== WRITTEN TASK ==
Write out every line of the material exactly as it appears.

== RECORDS SUPPLIED ==
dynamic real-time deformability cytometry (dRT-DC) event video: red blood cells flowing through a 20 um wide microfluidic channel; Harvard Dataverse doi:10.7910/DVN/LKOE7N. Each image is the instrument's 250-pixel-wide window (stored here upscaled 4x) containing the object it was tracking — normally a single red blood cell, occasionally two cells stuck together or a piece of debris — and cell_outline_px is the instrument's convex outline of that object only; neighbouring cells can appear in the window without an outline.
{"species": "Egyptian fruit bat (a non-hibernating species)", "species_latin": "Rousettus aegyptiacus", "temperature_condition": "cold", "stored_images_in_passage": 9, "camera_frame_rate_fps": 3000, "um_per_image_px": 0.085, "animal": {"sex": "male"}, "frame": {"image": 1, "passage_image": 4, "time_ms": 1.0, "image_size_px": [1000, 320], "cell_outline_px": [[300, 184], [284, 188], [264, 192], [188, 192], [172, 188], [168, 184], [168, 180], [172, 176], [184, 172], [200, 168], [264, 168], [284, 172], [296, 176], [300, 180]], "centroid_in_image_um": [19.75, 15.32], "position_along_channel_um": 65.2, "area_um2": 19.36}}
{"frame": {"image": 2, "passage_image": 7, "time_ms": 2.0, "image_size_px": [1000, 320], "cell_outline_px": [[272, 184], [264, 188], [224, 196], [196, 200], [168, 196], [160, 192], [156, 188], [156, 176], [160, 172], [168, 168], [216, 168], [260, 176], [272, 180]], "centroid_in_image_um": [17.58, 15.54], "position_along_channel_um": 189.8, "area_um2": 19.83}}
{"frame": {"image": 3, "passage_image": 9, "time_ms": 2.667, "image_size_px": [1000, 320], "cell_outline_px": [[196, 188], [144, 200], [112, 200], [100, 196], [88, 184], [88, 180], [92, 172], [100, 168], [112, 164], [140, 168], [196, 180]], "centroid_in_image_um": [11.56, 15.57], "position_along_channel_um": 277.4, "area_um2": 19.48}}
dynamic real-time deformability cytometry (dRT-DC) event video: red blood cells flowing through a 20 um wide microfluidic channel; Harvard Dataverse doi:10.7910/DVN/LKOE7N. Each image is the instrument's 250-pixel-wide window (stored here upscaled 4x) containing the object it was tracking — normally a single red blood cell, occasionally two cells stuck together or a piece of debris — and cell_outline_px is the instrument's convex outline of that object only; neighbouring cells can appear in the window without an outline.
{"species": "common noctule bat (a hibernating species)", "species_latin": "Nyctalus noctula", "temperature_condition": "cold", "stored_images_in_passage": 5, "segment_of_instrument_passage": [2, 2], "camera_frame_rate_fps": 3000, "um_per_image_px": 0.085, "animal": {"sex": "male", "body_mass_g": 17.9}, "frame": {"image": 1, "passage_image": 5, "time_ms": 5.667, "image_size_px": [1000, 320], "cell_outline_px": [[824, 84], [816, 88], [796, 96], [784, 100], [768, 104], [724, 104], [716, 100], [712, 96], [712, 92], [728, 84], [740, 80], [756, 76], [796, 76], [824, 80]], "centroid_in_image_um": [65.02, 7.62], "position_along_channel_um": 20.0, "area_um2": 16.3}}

== EXERCISE RESULT ==
dynamic real-time deformability cytometry (dRT-DC) event video: red blood cells flowing through a 20 um wide microfluidic channel; Harvard Dataverse doi:10.7910/DVN/LKOE7N. Each image is the instrument's 250-pixel-wide window (stored here upscaled 4x) containing the object it was tracking — normally a single red blood cell, occasionally two cells stuck together or a piece of debris — and cell_outline_px is the instrument's convex outline of that object only; neighbouring cells can appear in the window without an outline.
{"species": "Egyptian fruit bat (a non-hibernating species)", "species_latin": "Rousettus aegyptiacus", "temperature_condition": "cold", "stored_images_in_passage": 9, "camera_frame_rate_fps": 3000, "um_per_image_px": 0.085, "animal": {"sex": "male"}, "frame": {"image": 1, "passage_image": 4, "time_ms": 1.0, "image_size_px": [1000, 320], "cell_outline_px": [[300, 184], [284, 188], [264, 192], [188, 192], [172, 188], [168, 184], [168, 180], [172, 176], [184, 172], [200, 168], [264, 168], [284, 172], [296, 176], [300, 180]], "centroid_in_image_um": [19.75, 15.32], "position_along_channel_um": 65.2, "area_um2": 19.36}}
{"frame": {"image": 2, "passage_image": 7, "time_ms": 2.0, "image_size_px": [1000, 320], "cell_outline_px": [[272, 184], [264, 188], [224, 196], [196, 200], [168, 196], [160, 192], [156, 188], [156, 176], [160, 172], [168, 168], [216, 168], [260, 176], [272, 180]], "centroid_in_image_um": [17.58, 15.54], "position_along_channel_um": 189.8, "area_um2": 19.83}}
{"frame": {"image": 3, "passage_image": 9, "time_ms": 2.667, "image_size_px": [1000, 320], "cell_outline_px": [[196, 188], [144, 200], [112, 200], [100, 196], [88, 184], [88, 180], [92, 172], [100, 168], [112, 164], [140, 168], [196, 180]], "centroid_in_image_um": [11.56, 15.57], "position_along_channel_um": 277.4, "area_um2": 19.48}}
dynamic real-time deformability cytometry (dRT-DC) event video: red blood cells flowing through a 20 um wide microfluidic channel; Harvard Dataverse doi:10.7910/DVN/LKOE7N. Each image is the instrument's 250-pixel-wide window (stored here upscaled 4x) containing the object it was tracking — normally a single red blood cell, occasionally two cells stuck together or a piece of debris — and cell_outline_px is the instrument's convex outline of that object only; neighbouring cells can appear in the window without an outline.
{"species": "common noctule bat (a hibernating species)", "species_latin": "Nyctalus noctula", "temperature_condition": "cold", "stored_images_in_passage": 5, "segment_of_instrument_passage": [2, 2], "camera_frame_rate_fps": 3000, "um_per_image_px": 0.085, "animal": {"sex": "male", "body_mass_g": 17.9}, "frame": {"image": 1, "passage_image": 5, "time_ms": 5.667, "image_size_px": [1000, 320], "cell_outline_px": [[824, 84], [816, 88], [796, 96], [784, 100], [768, 104], [724, 104], [716, 100], [712, 96], [712, 92], [728, 84], [740, 80], [756, 76], [796, 76], [824, 80]], "centroid_in_image_um": [65.02, 7.62], "position_along_channel_um": 20.0, "area_um2": 16.3}}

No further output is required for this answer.